**Provided entries**:
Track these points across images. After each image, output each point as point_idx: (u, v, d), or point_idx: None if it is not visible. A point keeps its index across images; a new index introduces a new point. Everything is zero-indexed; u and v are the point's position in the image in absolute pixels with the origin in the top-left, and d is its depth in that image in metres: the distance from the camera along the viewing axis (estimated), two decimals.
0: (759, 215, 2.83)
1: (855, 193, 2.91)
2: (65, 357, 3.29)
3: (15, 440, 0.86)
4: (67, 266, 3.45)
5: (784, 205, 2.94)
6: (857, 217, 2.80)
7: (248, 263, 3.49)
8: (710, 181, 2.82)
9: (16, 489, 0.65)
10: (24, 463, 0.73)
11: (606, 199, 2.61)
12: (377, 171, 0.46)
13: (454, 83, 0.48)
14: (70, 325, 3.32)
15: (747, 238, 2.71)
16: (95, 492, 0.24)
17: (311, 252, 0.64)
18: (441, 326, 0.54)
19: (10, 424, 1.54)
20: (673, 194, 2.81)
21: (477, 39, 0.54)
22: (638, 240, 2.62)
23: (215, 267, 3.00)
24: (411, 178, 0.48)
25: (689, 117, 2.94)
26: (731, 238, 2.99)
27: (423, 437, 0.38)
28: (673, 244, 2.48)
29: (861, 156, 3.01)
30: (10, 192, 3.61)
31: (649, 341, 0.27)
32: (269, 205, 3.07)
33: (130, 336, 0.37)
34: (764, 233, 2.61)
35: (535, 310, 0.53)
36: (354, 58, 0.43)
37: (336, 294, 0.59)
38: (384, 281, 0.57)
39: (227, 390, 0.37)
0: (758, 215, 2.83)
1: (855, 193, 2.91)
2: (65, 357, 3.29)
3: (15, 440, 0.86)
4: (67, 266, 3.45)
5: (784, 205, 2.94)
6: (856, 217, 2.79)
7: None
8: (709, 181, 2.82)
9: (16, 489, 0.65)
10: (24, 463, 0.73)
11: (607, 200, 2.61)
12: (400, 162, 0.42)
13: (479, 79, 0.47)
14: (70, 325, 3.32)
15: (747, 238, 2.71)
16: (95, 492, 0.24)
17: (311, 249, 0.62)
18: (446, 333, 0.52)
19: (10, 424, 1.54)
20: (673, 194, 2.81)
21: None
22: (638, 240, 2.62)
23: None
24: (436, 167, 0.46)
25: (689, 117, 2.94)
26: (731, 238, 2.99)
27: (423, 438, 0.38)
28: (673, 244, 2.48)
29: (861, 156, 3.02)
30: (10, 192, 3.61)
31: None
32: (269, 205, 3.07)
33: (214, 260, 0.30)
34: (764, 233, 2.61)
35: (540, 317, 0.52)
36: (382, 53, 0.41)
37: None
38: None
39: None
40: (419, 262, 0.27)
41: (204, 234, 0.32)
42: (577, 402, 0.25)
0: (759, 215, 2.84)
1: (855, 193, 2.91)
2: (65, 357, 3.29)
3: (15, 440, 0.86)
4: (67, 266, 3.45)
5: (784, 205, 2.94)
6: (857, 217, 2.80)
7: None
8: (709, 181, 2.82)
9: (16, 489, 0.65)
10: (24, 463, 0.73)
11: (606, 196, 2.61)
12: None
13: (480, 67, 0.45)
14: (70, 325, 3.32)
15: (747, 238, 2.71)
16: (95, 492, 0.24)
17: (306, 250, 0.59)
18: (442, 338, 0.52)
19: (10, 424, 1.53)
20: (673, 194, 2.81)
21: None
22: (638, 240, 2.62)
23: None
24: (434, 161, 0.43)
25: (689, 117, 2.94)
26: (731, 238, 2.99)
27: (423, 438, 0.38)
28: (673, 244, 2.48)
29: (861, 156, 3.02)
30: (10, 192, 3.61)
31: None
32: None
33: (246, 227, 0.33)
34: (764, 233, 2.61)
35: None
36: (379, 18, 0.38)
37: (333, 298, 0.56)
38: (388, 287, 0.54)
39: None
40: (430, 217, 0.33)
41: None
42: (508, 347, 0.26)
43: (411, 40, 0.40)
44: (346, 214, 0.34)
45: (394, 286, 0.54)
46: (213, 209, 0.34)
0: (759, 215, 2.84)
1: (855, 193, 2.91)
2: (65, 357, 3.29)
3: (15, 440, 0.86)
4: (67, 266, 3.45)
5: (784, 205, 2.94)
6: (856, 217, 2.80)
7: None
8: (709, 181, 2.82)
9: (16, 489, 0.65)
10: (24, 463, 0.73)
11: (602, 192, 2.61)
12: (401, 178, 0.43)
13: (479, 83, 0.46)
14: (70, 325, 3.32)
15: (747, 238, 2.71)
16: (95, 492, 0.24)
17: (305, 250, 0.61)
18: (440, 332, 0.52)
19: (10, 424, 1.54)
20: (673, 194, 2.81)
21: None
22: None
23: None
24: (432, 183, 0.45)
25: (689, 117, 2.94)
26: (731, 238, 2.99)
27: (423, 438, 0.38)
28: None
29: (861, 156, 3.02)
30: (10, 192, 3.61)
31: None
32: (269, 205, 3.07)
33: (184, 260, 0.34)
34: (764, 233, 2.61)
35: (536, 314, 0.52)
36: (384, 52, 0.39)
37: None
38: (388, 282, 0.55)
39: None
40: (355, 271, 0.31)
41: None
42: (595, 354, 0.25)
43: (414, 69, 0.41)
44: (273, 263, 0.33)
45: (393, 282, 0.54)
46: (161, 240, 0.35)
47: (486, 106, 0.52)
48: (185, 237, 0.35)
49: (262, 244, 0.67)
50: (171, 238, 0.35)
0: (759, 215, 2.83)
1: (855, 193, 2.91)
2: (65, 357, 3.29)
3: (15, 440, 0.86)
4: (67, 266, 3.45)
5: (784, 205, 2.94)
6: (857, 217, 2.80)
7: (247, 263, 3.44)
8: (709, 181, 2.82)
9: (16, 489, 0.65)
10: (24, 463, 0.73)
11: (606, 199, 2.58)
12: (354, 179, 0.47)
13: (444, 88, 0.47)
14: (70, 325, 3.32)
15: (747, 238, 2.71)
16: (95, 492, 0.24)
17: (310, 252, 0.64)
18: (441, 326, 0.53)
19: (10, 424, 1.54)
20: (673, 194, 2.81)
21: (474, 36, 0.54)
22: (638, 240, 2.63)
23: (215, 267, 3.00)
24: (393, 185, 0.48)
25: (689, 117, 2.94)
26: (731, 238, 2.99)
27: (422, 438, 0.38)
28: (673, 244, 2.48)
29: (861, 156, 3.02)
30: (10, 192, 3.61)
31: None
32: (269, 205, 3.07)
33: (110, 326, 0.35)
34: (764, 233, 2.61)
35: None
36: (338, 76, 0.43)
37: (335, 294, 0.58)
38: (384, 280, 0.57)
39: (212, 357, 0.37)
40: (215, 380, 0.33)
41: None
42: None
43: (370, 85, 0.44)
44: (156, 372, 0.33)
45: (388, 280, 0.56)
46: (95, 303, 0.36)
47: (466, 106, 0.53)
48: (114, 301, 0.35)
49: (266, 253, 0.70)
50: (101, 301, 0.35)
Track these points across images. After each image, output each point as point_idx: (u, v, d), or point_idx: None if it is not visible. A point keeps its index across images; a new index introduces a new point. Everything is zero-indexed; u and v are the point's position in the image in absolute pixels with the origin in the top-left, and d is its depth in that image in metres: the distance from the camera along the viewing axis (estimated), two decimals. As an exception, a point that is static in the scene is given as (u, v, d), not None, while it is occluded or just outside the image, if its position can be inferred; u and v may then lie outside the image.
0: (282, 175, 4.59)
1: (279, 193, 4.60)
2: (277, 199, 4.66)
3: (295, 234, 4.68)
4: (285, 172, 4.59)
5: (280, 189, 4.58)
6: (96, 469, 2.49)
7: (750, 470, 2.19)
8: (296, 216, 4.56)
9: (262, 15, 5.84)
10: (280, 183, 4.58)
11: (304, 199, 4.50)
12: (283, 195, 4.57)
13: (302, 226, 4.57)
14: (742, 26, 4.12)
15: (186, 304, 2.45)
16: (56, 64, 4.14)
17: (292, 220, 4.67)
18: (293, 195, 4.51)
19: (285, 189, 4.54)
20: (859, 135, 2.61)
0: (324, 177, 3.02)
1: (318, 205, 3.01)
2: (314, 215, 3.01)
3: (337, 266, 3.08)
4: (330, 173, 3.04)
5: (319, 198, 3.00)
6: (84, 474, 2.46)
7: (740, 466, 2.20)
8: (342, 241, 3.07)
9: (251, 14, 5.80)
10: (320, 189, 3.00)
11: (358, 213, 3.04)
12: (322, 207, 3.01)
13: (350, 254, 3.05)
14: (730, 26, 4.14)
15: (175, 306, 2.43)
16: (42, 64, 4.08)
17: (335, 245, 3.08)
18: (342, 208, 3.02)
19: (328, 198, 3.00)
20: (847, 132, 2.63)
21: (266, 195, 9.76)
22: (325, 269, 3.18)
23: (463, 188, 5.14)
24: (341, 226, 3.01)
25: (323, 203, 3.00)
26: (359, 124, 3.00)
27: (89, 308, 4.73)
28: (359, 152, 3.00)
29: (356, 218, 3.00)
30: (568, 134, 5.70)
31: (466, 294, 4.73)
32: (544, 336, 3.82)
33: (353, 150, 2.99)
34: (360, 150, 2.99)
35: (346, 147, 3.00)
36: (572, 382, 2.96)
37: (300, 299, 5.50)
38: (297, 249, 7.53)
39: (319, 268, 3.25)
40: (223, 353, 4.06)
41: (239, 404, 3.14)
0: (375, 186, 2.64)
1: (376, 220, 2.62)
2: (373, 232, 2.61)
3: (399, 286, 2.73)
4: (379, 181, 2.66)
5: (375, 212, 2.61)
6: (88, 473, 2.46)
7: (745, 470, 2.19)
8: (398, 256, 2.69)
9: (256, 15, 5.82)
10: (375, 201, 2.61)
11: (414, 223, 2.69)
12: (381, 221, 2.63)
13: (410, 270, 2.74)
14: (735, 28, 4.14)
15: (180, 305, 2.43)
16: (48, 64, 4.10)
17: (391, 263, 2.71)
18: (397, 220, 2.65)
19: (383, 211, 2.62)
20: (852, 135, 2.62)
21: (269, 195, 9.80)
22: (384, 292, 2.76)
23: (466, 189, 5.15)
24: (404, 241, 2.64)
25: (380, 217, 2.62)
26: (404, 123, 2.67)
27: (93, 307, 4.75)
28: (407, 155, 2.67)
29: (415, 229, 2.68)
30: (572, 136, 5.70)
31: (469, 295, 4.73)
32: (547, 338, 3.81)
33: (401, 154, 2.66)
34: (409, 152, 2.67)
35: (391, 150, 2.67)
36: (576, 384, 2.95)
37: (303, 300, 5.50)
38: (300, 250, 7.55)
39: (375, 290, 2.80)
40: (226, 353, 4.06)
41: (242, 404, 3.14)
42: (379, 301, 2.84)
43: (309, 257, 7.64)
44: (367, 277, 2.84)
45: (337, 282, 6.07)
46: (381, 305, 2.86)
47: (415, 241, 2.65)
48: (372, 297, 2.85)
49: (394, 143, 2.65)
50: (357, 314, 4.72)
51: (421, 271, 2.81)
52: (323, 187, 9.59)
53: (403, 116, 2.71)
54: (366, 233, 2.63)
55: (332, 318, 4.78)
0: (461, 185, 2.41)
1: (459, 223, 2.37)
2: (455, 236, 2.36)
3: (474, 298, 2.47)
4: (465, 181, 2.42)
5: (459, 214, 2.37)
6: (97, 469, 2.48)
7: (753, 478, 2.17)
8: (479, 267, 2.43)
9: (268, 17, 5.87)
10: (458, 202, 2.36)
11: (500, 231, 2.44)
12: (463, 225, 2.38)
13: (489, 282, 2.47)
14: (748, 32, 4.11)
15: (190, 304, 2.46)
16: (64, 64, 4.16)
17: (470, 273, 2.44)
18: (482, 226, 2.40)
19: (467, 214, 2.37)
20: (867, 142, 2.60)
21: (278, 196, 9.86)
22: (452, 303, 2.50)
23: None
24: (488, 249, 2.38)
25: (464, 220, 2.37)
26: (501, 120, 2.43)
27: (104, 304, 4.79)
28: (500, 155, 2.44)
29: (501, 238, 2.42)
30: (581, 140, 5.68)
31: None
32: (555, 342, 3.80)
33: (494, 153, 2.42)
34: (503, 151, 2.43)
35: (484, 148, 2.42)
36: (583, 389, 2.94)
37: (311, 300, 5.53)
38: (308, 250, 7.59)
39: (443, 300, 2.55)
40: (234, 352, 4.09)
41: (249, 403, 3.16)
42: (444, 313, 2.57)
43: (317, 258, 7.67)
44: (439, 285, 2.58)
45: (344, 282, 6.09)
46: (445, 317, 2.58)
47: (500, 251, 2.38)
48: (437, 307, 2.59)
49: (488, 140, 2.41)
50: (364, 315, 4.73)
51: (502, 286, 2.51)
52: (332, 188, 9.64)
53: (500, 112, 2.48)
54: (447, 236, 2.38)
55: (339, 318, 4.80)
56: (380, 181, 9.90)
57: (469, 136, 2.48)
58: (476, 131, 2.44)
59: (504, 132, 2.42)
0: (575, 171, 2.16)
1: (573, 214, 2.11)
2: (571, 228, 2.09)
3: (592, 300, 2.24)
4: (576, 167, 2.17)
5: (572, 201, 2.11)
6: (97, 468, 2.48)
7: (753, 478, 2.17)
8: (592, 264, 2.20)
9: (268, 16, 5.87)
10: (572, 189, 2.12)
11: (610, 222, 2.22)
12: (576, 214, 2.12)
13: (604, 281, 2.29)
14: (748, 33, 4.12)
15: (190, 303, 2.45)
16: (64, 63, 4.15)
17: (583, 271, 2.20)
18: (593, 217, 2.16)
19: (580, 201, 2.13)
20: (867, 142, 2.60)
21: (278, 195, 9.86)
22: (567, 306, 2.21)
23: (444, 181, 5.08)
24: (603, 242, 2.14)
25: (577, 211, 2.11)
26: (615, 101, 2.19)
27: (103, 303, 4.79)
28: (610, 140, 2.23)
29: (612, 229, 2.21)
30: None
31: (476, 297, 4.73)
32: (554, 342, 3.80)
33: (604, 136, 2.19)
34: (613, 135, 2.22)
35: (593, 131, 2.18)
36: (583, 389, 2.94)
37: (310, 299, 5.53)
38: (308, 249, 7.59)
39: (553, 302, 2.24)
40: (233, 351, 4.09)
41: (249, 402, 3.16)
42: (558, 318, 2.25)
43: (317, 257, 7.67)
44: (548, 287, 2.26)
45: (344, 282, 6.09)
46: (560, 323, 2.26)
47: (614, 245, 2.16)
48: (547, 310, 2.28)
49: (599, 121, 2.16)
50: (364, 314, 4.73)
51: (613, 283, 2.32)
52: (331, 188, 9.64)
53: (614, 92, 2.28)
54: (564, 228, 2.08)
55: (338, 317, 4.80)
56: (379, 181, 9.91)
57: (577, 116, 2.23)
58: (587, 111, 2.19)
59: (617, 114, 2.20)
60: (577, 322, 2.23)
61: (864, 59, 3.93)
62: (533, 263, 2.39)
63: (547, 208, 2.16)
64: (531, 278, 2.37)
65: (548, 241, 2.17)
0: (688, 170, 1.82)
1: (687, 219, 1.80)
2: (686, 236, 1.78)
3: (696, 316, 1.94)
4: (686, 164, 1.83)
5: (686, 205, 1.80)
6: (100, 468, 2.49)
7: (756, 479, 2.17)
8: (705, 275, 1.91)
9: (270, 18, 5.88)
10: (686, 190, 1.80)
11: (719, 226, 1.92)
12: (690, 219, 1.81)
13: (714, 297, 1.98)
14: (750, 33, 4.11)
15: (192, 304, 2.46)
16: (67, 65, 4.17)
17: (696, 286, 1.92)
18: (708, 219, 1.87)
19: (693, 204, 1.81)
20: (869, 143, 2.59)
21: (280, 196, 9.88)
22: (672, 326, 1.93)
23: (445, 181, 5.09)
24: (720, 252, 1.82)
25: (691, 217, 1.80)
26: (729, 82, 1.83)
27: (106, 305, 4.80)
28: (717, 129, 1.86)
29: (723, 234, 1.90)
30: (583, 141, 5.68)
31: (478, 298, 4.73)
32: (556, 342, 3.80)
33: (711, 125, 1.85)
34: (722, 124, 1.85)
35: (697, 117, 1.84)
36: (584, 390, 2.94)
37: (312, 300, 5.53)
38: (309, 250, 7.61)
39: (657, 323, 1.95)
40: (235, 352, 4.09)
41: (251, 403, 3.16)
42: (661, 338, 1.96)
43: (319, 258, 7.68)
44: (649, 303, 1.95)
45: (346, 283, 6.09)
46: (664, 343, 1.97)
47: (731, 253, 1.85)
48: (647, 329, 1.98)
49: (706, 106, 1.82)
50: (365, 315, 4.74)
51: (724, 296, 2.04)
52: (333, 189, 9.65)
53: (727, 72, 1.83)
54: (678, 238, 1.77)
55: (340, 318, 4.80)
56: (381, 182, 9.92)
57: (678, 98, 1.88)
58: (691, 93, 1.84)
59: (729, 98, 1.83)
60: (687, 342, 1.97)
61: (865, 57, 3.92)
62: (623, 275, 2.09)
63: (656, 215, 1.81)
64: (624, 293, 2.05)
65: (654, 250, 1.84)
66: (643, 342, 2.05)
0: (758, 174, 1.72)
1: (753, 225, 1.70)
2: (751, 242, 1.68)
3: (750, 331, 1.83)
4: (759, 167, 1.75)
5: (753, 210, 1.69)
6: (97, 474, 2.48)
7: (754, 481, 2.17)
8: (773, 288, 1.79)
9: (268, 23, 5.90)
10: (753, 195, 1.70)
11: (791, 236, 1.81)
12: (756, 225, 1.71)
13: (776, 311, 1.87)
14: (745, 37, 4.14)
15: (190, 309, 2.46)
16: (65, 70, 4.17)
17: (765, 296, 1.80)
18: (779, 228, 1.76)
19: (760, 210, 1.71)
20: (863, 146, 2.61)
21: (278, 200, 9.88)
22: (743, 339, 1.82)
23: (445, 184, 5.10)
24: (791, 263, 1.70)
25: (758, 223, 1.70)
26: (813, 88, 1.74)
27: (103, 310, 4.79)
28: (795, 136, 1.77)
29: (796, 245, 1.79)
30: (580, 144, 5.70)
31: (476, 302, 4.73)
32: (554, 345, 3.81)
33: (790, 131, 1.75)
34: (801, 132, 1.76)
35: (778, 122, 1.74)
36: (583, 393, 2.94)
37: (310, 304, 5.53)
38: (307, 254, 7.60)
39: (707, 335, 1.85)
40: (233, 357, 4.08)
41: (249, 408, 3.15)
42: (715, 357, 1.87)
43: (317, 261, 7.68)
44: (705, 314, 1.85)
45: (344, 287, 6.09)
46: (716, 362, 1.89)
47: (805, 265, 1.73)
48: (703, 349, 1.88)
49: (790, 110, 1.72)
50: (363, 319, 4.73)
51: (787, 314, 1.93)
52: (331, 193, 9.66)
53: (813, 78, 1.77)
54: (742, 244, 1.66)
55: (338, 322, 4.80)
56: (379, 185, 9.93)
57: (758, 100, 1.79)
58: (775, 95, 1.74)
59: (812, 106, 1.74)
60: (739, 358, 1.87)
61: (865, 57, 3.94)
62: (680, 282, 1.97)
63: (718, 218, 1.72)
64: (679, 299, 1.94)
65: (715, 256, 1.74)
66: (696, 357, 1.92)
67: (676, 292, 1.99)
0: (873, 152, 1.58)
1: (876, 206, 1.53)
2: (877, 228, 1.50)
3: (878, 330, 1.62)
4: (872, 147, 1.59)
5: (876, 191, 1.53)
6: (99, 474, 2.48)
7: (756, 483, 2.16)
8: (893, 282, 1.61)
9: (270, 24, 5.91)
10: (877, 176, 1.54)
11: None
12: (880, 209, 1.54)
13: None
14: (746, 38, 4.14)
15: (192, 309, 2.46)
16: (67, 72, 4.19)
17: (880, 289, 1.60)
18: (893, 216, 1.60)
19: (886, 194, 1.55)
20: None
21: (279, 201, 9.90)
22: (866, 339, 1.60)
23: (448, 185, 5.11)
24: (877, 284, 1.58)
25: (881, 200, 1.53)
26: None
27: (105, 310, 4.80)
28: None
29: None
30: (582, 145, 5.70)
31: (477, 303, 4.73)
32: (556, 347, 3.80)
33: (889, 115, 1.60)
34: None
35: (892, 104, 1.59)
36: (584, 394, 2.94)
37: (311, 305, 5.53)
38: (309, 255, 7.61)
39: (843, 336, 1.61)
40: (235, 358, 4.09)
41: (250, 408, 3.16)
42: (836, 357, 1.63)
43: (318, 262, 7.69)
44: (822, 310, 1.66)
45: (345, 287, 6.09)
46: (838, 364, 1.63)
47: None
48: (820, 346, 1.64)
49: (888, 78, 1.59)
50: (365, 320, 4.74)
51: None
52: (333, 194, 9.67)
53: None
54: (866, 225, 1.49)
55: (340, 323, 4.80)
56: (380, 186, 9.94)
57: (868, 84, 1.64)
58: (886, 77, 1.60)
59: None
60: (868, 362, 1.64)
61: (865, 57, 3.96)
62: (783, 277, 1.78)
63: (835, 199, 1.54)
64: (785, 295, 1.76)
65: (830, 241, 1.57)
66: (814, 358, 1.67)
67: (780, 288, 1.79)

**Try it**: Take the word "these" and find each line of the material that contains it. Copy those lines.

**Response to this exercise**:
Track these points across images. After each image, output each point as point_idx: (u, v, d), or point_idx: None if it is not visible. A point keeps its index across images; a new index introduces a new point. Everything is zero-indexed; u and v are the point's position in the image in absolute pixels with the origin in the top-left, and d is its depth in that image in metres: the distance from the camera along the viewing axis (estimated), two decimals.
Track these points across images. After each image, output each point as point_idx: (u, v, d), or point_idx: None if it is not visible. A point keeps its index across images; a new index introduces a new point. Everything is zero-indexed; u and v are the point's position in the image in absolute pixels with the origin in the top-left, and d is its depth in that image in metres: the distance from the camera along the viewing axis (estimated), two decimals. As an exception, a point that is static in the scene is given as (u, v, d), not None, while it is occluded or just outside the image, if its position can be inferred; u and v may then lie outside the image.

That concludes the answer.